= Jean-Didace Médard Moussodia =

Republic of the Congo politician

Jean-Didace Médard Moussodia is a Congolese politician who has served as a Deputy in the National Assembly of Congo-Brazzaville since 2002.

==Political career==
In the May-June 2002 parliamentary election, Moussodia stood as the candidate of the Union for Democracy and the Republic (UDR-Mwinda), an opposition party, in the third constituency of Moungali, located in Brazzaville. He won the seat in the second round of voting. Moussodia was one of six UDR-Mwinda deputies elected to the National Assembly in 2002. When the National Assembly began meeting in August 2002, UDR-Mwinda leader André Milongo presided over the initial meeting due to his status as the oldest deputy (doyen d'âge). He was assisted in that role by the two youngest deputies, one of whom was Moussodia.

Subsequently Moussodia left the UDR-Mwinda and joined the Division of Young Republicans (PJR), a group led by Denis-Christel Sassou Nguesso, the son of President Denis Sassou Nguesso. In the June-August 2007 parliamentary election, he stood for re-election to the National Assembly as an independent candidate in the same constituency, and he prevailed in the first round with 51.19% of the vote. He had to stand as an independent because the PJR, as a political association rather than a party, could not directly field candidates for election. Eight PJR members, including Moussodia, were elected to the National Assembly as independent candidates in the 2007 election. At a PJR meeting on 12 October 2007, Moussodia was designated as the PJR's Secretary for Relations with Affiliated Associations and Political Partners.

On 8 October 2011, Moussodia donated 33 sewing machines for girls in his constituency.

In the July-August 2012 parliamentary election, Moussodia was again re-elected to the National Assembly as an independent candidate in the third constituency of Moungali; he won the seat in the first round with 57.49% of the vote.

On 12 September 2013, Moussodia was re-elected as President of the Party for Unity, Freedom and Progress (PULP-Moko Molé), a political party that supported President Sassou Nguesso, at a party meeting in Brazzaville.

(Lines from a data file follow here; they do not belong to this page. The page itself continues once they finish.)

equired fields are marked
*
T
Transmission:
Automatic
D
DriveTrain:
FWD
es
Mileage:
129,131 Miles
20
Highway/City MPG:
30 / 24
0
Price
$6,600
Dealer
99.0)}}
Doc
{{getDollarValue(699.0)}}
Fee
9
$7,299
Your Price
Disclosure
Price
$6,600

At a meeting with his constituents on 4 January 2014, Moussodia gave out envelopes containing 25,000 CFA francs each to 800 women in order to help them start small businesses. He also discussed the work of the National Assembly and listened to the problems facing his constituents.

In the July 2017 parliamentary election, Moussodia stood for re-election as the PULP candidate in the third constituency of Moungali. He placed first in the first round of voting with 38.34%, slightly ahead of second place candidate Gervine Mounea Aya. He won the seat in the second round of voting. He was designated as First Vice-President of the Planning Commission of the National Assembly on 2 September 2017.